▶ _Provided records_
════════════════════
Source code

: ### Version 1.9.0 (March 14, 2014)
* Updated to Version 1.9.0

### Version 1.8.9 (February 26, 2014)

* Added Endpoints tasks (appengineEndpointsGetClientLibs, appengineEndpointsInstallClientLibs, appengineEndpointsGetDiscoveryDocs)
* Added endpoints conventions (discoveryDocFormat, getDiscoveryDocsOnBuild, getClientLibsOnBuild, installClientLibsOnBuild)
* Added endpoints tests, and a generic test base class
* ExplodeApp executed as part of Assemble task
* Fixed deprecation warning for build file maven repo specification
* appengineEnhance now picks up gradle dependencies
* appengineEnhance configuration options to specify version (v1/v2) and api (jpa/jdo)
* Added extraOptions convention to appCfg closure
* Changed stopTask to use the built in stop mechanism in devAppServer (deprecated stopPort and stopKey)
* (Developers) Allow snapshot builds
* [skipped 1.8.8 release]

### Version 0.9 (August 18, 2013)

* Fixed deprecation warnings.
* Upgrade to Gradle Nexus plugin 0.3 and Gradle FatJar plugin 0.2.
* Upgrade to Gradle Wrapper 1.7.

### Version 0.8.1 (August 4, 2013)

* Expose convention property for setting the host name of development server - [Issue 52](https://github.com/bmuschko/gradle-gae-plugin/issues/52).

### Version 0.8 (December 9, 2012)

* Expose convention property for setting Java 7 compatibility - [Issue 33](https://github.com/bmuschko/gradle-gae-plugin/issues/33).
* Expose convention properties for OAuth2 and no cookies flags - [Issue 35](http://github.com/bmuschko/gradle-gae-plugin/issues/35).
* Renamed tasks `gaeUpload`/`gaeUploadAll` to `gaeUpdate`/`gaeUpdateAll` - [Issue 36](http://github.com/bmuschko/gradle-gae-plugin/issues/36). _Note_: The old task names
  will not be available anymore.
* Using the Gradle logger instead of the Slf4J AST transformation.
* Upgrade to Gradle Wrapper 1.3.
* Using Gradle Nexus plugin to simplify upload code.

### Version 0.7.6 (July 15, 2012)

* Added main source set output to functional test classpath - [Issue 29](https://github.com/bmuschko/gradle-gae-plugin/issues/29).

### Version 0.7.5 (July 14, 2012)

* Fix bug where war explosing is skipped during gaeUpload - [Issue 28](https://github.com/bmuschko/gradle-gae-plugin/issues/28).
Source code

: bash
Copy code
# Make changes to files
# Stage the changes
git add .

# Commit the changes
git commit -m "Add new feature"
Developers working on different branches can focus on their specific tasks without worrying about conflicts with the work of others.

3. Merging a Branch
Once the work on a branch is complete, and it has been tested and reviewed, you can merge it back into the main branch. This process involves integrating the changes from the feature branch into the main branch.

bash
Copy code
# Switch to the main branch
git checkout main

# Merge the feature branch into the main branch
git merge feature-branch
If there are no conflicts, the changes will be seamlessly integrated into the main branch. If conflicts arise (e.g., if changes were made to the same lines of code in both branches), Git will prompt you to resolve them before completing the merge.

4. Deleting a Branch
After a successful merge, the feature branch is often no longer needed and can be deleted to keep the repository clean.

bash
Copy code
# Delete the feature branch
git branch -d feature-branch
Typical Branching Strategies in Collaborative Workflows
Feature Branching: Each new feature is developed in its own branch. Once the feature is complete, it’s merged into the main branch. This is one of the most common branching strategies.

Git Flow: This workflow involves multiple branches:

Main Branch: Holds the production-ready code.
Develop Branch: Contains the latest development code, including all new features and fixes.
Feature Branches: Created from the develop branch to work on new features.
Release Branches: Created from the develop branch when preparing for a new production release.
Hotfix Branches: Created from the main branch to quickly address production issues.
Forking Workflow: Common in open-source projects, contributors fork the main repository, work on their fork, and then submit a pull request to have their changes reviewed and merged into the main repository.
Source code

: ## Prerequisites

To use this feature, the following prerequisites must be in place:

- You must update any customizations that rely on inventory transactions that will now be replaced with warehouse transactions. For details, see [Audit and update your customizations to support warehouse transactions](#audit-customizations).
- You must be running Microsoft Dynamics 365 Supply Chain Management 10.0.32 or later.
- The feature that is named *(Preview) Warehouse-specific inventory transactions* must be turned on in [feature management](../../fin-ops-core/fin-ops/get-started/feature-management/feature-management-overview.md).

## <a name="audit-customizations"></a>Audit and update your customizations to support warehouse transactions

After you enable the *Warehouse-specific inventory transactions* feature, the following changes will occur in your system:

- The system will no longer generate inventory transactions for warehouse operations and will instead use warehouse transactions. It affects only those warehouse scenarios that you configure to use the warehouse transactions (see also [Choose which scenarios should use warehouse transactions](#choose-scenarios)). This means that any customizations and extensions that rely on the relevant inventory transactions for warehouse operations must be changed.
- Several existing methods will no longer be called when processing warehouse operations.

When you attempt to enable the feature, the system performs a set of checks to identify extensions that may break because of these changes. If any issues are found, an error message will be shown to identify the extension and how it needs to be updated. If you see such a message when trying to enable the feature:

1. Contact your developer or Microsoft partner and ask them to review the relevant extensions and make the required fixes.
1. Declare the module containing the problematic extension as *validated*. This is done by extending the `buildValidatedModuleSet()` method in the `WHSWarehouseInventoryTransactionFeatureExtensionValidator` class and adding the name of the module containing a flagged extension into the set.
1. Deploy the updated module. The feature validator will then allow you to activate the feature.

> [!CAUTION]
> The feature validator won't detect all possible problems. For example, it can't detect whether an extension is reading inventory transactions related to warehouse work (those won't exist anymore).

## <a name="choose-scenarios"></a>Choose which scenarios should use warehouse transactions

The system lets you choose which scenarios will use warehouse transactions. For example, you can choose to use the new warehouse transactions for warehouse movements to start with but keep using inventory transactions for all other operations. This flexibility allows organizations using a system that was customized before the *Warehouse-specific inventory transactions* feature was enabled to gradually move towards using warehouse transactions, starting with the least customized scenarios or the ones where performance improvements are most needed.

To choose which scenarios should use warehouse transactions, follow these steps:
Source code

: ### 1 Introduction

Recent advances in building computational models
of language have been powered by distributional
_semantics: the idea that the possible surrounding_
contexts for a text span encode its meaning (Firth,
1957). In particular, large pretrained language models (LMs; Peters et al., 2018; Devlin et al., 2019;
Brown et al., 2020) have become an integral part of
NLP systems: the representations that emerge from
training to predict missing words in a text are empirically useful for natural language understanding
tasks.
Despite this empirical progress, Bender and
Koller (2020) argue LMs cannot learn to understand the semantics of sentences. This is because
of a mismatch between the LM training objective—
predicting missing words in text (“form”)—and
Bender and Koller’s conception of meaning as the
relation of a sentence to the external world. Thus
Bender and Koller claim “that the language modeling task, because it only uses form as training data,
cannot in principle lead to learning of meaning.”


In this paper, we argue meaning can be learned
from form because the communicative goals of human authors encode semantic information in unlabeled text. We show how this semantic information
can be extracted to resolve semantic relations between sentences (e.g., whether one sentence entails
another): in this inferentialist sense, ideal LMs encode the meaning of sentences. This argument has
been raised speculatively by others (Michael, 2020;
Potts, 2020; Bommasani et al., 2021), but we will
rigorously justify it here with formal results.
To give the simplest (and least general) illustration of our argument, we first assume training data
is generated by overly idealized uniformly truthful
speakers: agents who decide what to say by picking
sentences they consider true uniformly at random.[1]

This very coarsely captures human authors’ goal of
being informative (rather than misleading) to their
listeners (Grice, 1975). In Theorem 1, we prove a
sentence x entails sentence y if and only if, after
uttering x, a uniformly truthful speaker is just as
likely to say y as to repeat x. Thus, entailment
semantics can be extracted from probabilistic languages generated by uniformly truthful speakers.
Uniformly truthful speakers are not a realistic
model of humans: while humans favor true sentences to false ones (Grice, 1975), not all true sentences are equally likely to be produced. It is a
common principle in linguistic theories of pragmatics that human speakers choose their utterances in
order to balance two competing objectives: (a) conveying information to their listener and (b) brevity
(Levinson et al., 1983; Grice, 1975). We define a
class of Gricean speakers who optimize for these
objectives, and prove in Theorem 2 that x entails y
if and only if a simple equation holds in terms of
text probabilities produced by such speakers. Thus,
════════════════════
▶ _Your task_
Retype exactly the lines of the data above that fall between the line with "1. Declare the" and the line with "of language have", inclusive, and add nothing.

▶ _Finished exercise_
1. Declare the module containing the problematic extension as *validated*. This is done by extending the `buildValidatedModuleSet()` method in the `WHSWarehouseInventoryTransactionFeatureExtensionValidator` class and adding the name of the module containing a flagged extension into the set.
1. Deploy the updated module. The feature validator will then allow you to activate the feature.

> [!CAUTION]
> The feature validator won't detect all possible problems. For example, it can't detect whether an extension is reading inventory transactions related to warehouse work (those won't exist anymore).

## <a name="choose-scenarios"></a>Choose which scenarios should use warehouse transactions

The system lets you choose which scenarios will use warehouse transactions. For example, you can choose to use the new warehouse transactions for warehouse movements to start with but keep using inventory transactions for all other operations. This flexibility allows organizations using a system that was customized before the *Warehouse-specific inventory transactions* feature was enabled to gradually move towards using warehouse transactions, starting with the least customized scenarios or the ones where performance improvements are most needed.

To choose which scenarios should use warehouse transactions, follow these steps:
Source code

: ### 1 Introduction

Recent advances in building computational models
of language have been powered by distributional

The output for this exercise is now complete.